Memorial Mass for Fr. Mike McCaffrey

14 May 2022

Appears in: Messages and Homilies

Memorial Mass for Fr. Mike McCaffrey

Homily

[Ecclesiastes 3:1-12; Colossians 3:12-17; Matthew 5:1-12a]

This is the time of year that Fr. Mike would be practicing his golf. As many of you likely know, the grounds surrounding Villa Vianney, where Mike spent his retirement years, allow plenty of room for a golf shot. Archdiocesan offices are also on the site, so I grew quite accustomed to seeing him out on the property swinging away. I confess that the sight filled me with unholy envy, because his golf shots were always straight. He would usually grumble about them for some reason, but a straight shot certainly looked very good to me.

In more ways than one, Fr. Mike McCaffrey was a straight shooter. Seldom, if ever, was there any difficulty in understanding what Mike felt about things, as he sought to call things as he saw them. More was at play here than a character trait. As a priest of Jesus Christ, he gave his life to following the straightest shooter of them all. Jesus spoke truth, because he is the truth, and what he had to say always went straight to the heart of his listeners, usually in ways that left them shocked, bewildered, or angry.

An example is what Jesus taught in what we now call the Sermon on the Mount, which begins with the Beatitudes that we heard in the text from St Matthew’s Gospel. We’ve grown so accustomed to hearing these that we may have lost sight of their disturbing character. By them, Jesus is reversing entirely the human perception of happiness. To minds that tend to associate beatitude with proud self-reliance and personal accomplishment, Jesus is teaching that the truly happy are those who live from their complete dependence upon the love, mercy, and care of God. Jesus would go on in the sermon to contrast human with divine logic, and in this way teach his listeners to adopt a new way of thinking and acting, one that accords with God’s way of viewing the world. Fr. Mike was charged with carrying that worldview into all of his interactions with others in order to confront its opposite, which goes by the name of injustice. As a golfer he knew that a straight shot demands proper bodily alignment with the desired direction.  As a priest, he knew that directing one’s life toward true happiness requires deliberate alignment with the Gospel, with every word spoken by Jesus Christ. Like a good coach, he showed by both word and example what that alignment looked like and how to achieve it.

Were Fr. Mike with us at this moment, I expect he would find himself in a bit of a quandary. This coming Monday evening the priests of the Archdiocese will begin their annual assembly in Jasper. Mike would almost always get there a day early to get in a first round at the JPL course, in preparation for the one planned for the Wednesday break. Come to think of it, there were times when he managed in some miraculous fashion to play other rounds at the same time as study sessions were taking place. He did love that course. However, the time in Jasper coincides with the playoffs. Certain of a win tonight and praying fervently for same, he would have been asking himself if he would go to Jasper for golf or get to Rogers Place to cheer on his beloved Oilers. I think we all know that, somehow, Mike would have managed to do both. It would not have been for him an either/or, but a both/and.

Exercises:
1. According to the homily, where did Fr. Mike McCaffrey spend his retirement years?
2. Repeat the homily word for word from "Appears in: Messages" to "good to me.".
3. Continue the homily for Fr. Mike McCaffrey from the point where it stops.

Dataset extract:
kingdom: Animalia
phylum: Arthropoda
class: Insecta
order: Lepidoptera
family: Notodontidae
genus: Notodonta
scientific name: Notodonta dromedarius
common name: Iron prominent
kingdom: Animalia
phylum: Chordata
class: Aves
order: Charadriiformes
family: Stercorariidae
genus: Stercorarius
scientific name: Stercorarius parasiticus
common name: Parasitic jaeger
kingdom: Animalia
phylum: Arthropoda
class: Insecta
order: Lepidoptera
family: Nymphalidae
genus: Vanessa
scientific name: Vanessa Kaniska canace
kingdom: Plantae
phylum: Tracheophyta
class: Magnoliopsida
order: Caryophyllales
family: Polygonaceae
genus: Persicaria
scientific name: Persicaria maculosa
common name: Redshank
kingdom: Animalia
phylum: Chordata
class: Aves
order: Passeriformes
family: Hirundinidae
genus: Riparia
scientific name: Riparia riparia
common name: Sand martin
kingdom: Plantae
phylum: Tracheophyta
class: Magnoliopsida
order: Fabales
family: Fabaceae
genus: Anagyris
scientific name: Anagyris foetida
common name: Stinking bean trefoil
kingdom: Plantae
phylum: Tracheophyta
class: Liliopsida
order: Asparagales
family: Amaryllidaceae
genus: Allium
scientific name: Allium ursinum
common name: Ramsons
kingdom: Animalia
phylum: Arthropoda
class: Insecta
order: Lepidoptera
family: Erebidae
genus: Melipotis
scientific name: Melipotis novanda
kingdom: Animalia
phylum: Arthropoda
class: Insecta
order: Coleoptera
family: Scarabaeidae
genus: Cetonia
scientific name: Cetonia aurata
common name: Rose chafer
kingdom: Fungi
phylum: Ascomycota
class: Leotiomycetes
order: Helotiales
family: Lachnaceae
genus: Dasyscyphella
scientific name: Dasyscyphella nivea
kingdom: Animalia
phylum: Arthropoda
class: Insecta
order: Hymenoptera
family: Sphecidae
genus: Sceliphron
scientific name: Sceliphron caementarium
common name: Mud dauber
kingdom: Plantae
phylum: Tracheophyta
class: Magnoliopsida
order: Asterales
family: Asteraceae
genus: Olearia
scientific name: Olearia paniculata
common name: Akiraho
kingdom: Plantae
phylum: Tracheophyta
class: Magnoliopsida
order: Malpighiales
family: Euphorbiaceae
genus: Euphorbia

Task answers:
1. He spent them at Villa Vianney.

2.
Appears in: Messages and Homilies

Memorial Mass for Fr. Mike McCaffrey

Homily

[Ecclesiastes 3:1-12; Colossians 3:12-17; Matthew 5:1-12a]

This is the time of year that Fr. Mike would be practicing his golf. As many of you likely know, the grounds surrounding Villa Vianney, where Mike spent his retirement years, allow plenty of room for a golf shot. Archdiocesan offices are also on the site, so I grew quite accustomed to seeing him out on the property swinging away. I confess that the sight filled me with unholy envy, because his golf shots were always straight. He would usually grumble about them for some reason, but a straight shot certainly looked very good to me.

3.
Here again we touch upon something at the heart not only of his personality but also the exercise of the priesthood. He met people in their “both/and” – their joy and sorrow, health and sickness, strength and weakness, serenity and anxiety, insight and bewilderment, willingness and resistance – all those opposites that mark each of our lives. Mike willingly entered into our complex realities, seeking to lead us to what St. Paul calls “the peace of Christ”, the inner tranquility and trust that arise from placing our lives, with all their competing opposites, in the hands of the Lord Jesus, whose own wondrous “both/and” – being at once divine and human – witnesses to us of the love of God, the sure ground of our hope.

This kept Fr. Mike rather busy. The author of Ecclesiastes teaches that, in the mysterious plan of God, there is a time for everything. Well, in what was by times Mike’s mysterious exercise of the priesthood, he made time for everything, because he made time for everyone. I don’t know how he did it, but I do know why, we all do: he loved people and people loved him. Whether on his own initiative or in response to invitations too numerous to count, he was present wherever people wanted or needed him to be.

At the time of Mike’s death, we all wanted to return the favour by being present with him for his funeral mass. COVID prevented that, and we gathered virtually. The determination to be together in person to pray for him remained strong, and our beloved Margie kept plans alive so we could do so. Now we find ourselves gathered as we had hoped and praying for them both, even as we believe they are praying for us. Their lives have changed, not ended, because Jesus, by his own death has conquered ours and by his resurrection has made possible life eternal in the Father’s heavenly kingdom.

So, as in this mass we remember with great fondness and deep gratitude both Fr. Mike and Margie, we pray that the promise of eternal life given them in Christ will be brought to fulfilment.